Collection entries
══════
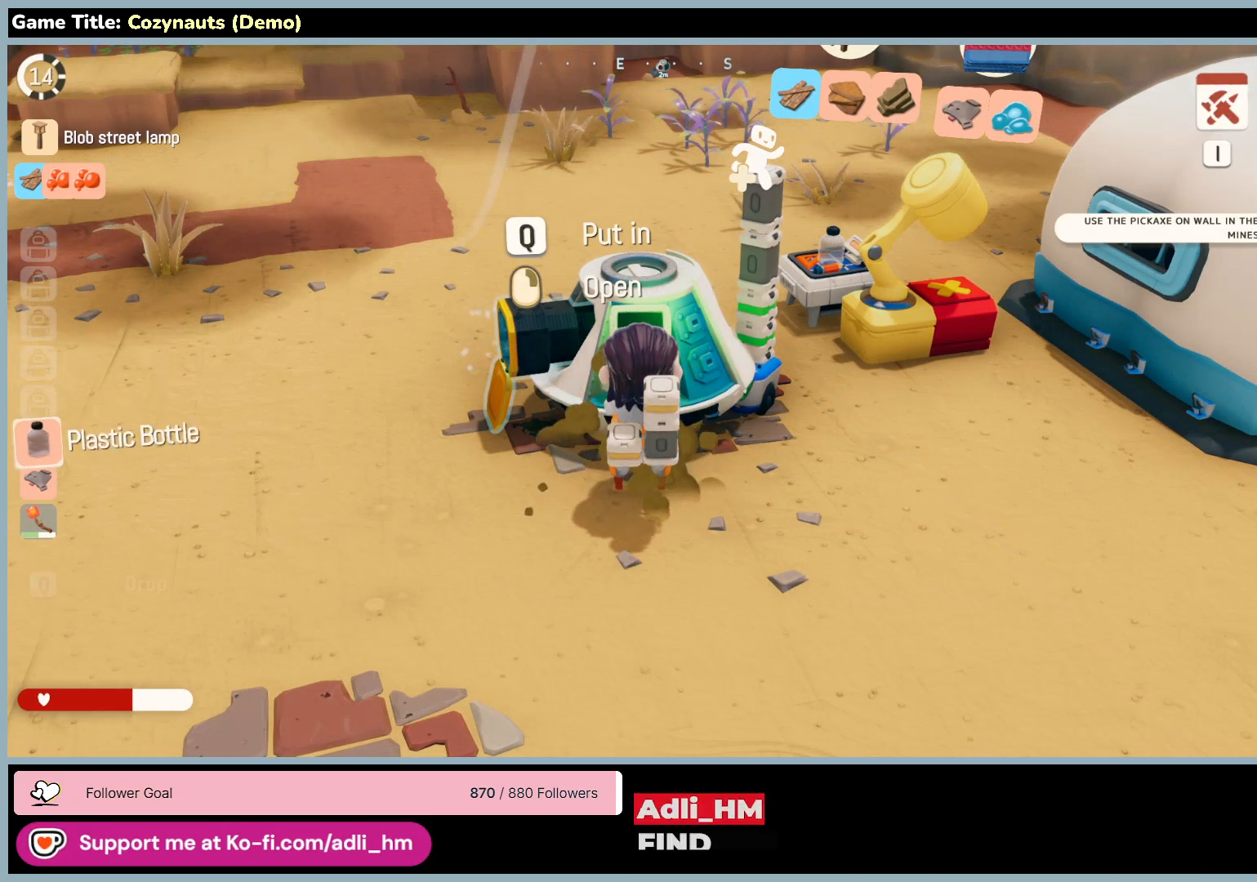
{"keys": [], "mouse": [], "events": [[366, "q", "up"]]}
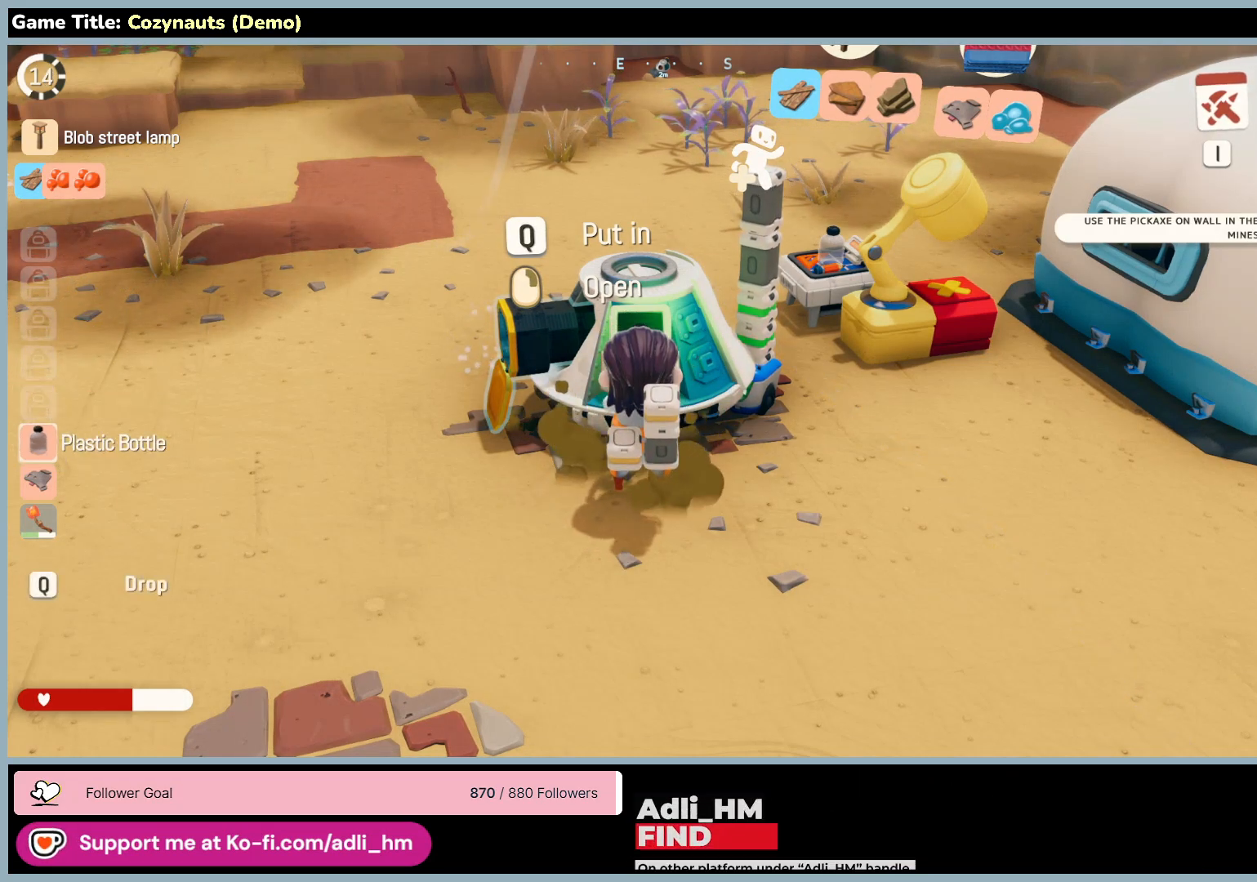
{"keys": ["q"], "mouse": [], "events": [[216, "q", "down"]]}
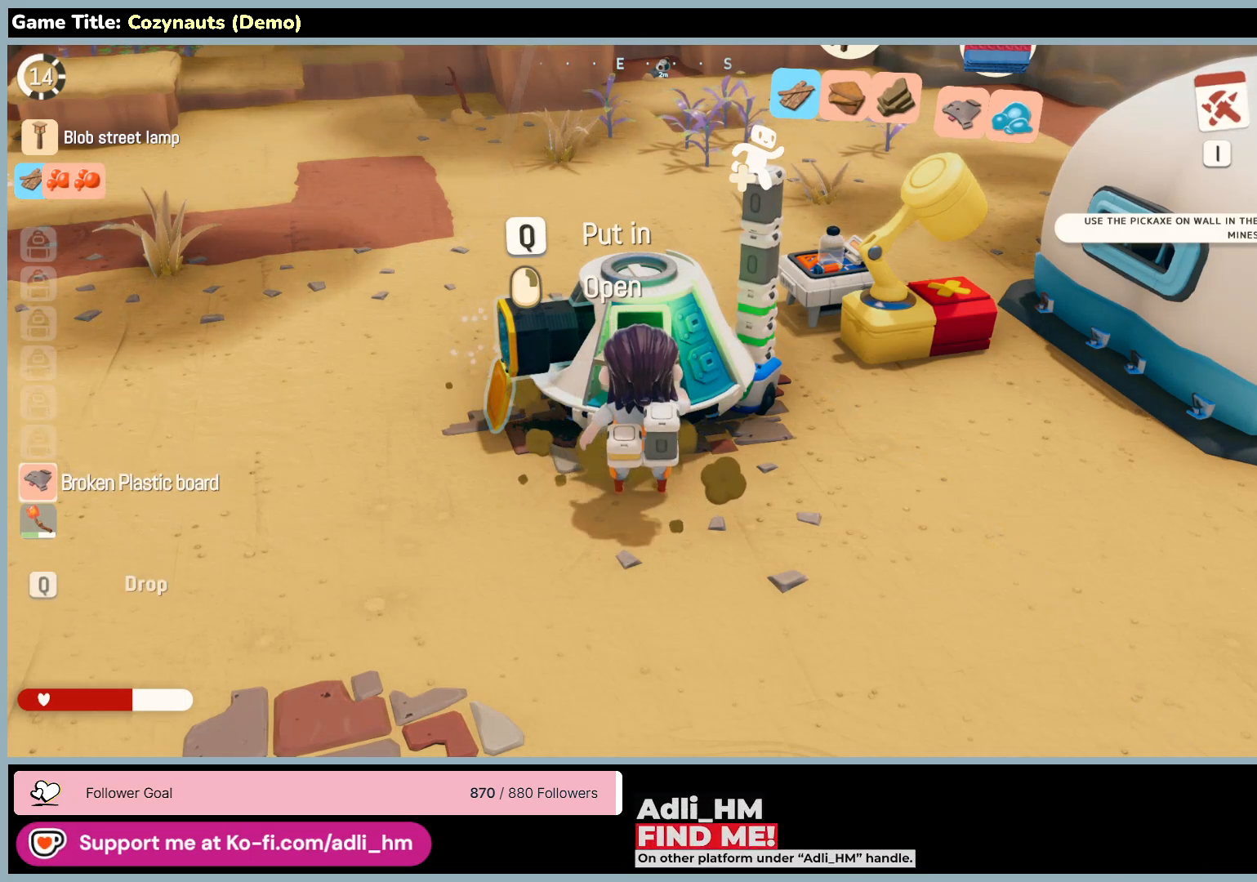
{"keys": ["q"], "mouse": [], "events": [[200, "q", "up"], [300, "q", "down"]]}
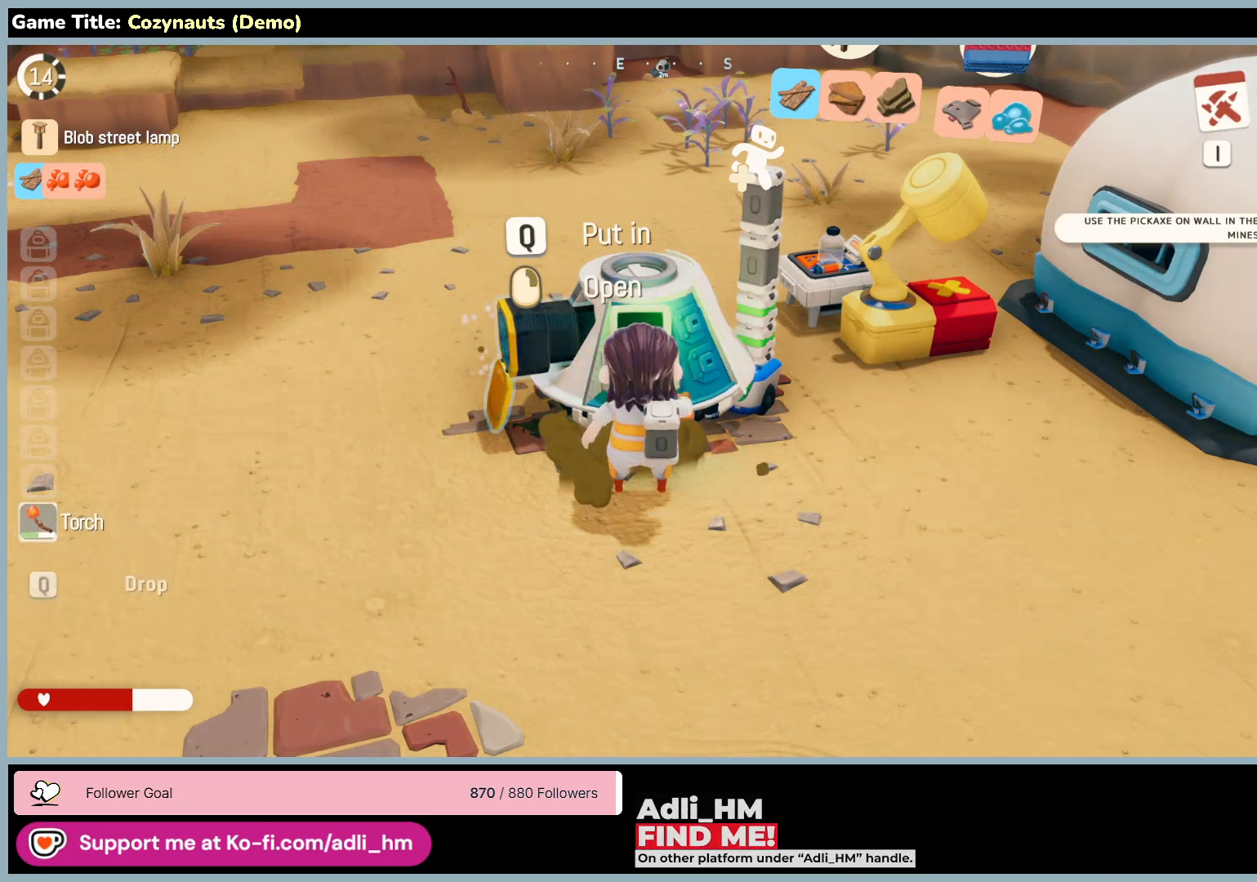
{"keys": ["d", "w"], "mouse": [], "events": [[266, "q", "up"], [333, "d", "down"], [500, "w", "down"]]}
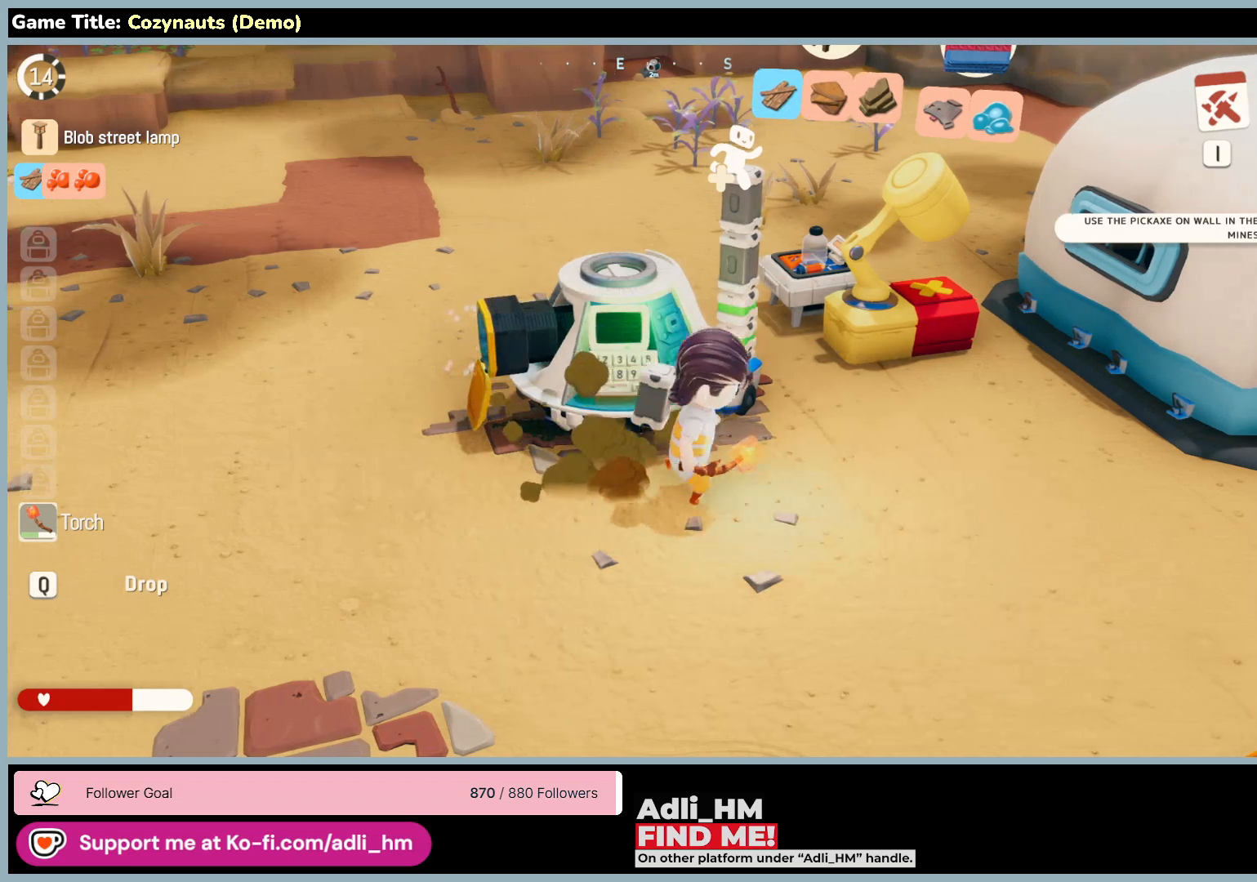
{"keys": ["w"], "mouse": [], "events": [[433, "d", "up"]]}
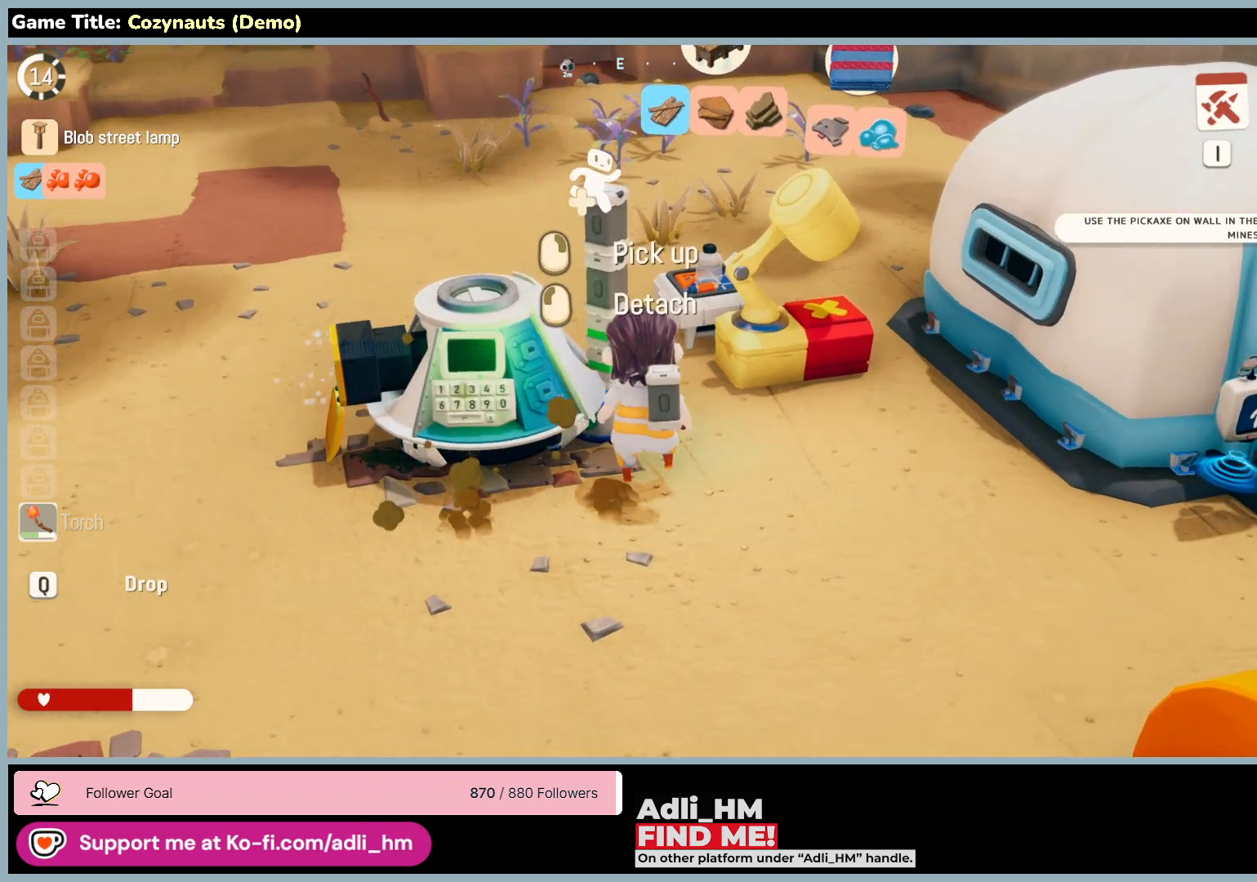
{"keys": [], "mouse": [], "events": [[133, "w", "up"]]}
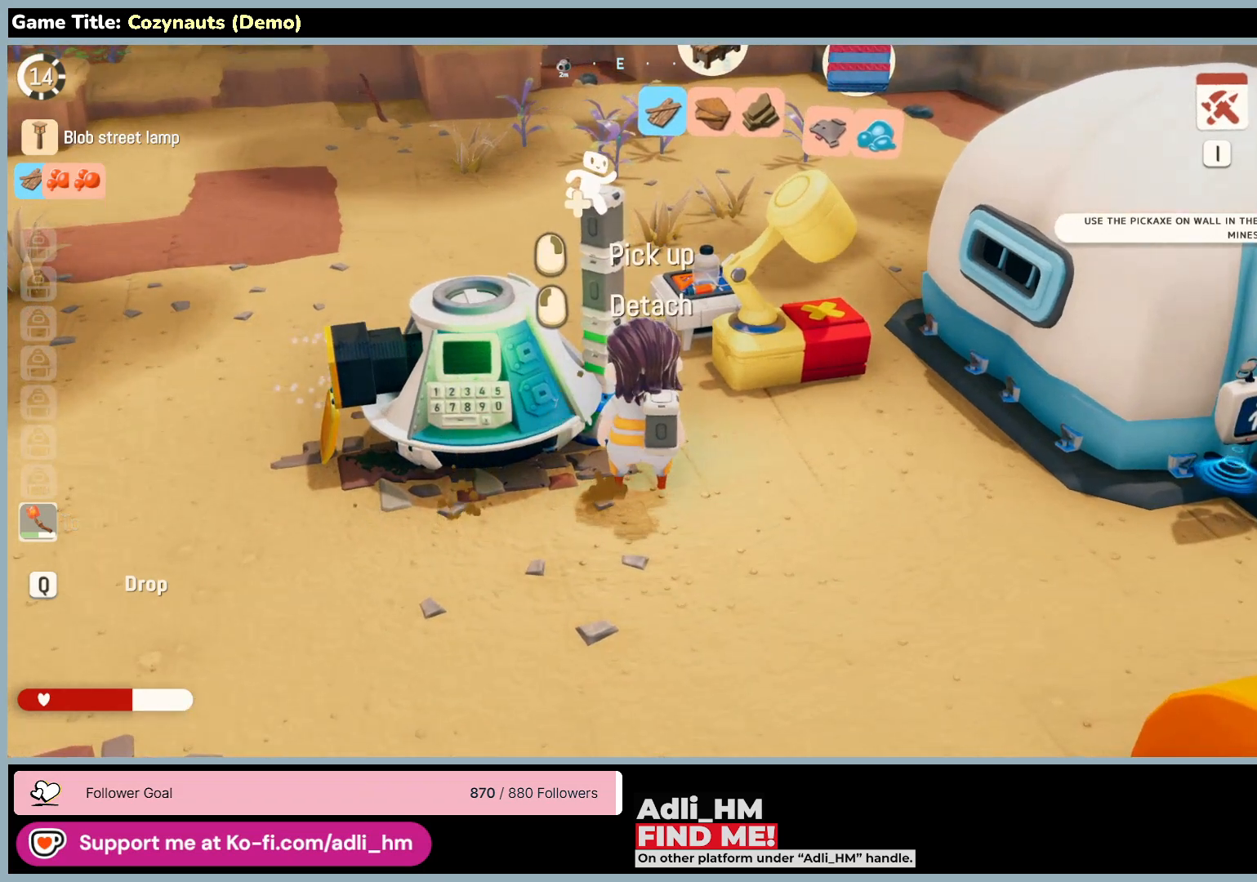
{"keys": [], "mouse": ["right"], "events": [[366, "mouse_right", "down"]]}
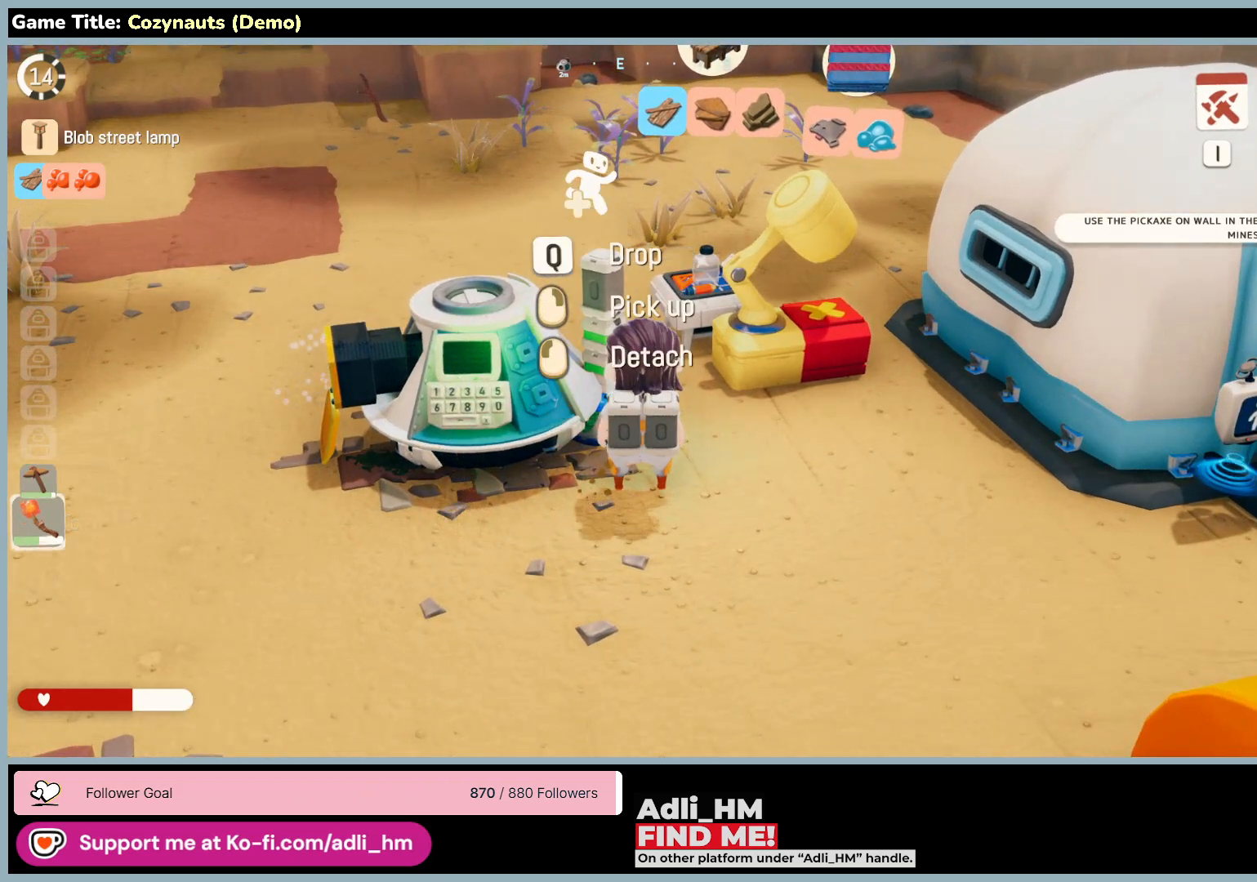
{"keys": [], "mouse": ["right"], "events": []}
══════
HOW TO COMPLETE THIS TASK -
The lines to copy are those above that contain "right".

WRITTEN SOLUTION -
{"keys": [], "mouse": ["right"], "events": [[366, "mouse_right", "down"]]}
{"keys": [], "mouse": ["right"], "events": []}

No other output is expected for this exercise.